[Textausschnitt]
Antioxidative Schutzmechanismen

Antioxidantien spielen eine Schlüsselrolle bei der Neutralisierung von ROS und RNS. Sie verhindern so die Schädigung zellulärer Strukturen. Zu den wichtigsten antioxidativen Substanzen gehören:

  • Exogene Antioxidantien: Vitamine wie A, C und E.
  • Endogene antioxidative Enzyme:
    • Superoxiddismutase (SOD): Katalysiert die Umwandlung von Superoxid (O2.-) zu Wasserstoffperoxid (H2O2).
    • Katalase: Baut Wasserstoffperoxid zu Wasser und Sauerstoff ab.
    • Glutathionperoxidase (GPX): Reduziert sowohl Wasserstoffperoxid als auch Lipidperoxide, die durch die Oxidation von Fettsäuren entstehen.

Ein Ungleichgewicht zugunsten von ROS/RNS führt zu einem Zustand von oxidativem bzw. nitrosativem Stress, was zur Pathogenese zahlreicher Erkrankungen beiträgt.

Ätiologie (Ursachen) des oxidativen bzw. nitrosativen Stress

Biographische Ursachen

  • Genetische Belastung durch Eltern, Großeltern (genetische Individualität, das bedeutet genetisch bedingte unterschiedliche Ausstattung z. B. mit Scavenger-Enzymsystemen)

[Datenteil]

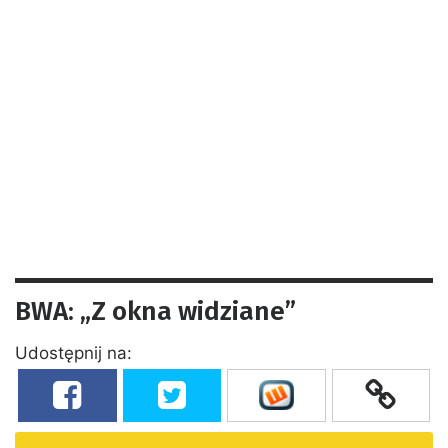
BWA: „Z okna widziane”
Udostępnij na:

[Aufgabenstellung]
**1)** Beantworten Sie anhand des Textausschnitts über antioxidative Schutzmechanismen diese Fragen:
(a) Welche Vitamine werden als exogene Antioxidantien genannt?
(b) Wozu baut die Katalase Wasserstoffperoxid ab?
(c) Wozu führt ein Ungleichgewicht zugunsten von ROS/RNS?
**2)** Schreiben Sie aus dem Textausschnitt über antioxidative Schutzmechanismen den Teil wortgetreu ab, der bei „Antioxidative Schutzmechanismen“ beginnt und bei „zu Wasserstoffperoxid (H2O2).“ endet.
Die Daten spielen hierfür keine Rolle.

[Lösungsübersicht]
**1)**
(a) Die Vitamine A, C und E.
(b) Zu Wasser und Sauerstoff.
(c) Zu einem Zustand von oxidativem bzw. nitrosativem Stress.

**2)**
Antioxidative Schutzmechanismen

Antioxidantien spielen eine Schlüsselrolle bei der Neutralisierung von ROS und RNS. Sie verhindern so die Schädigung zellulärer Strukturen. Zu den wichtigsten antioxidativen Substanzen gehören:

  • Exogene Antioxidantien: Vitamine wie A, C und E.
  • Endogene antioxidative Enzyme:
    • Superoxiddismutase (SOD): Katalysiert die Umwandlung von Superoxid (O2.-) zu Wasserstoffperoxid (H2O2).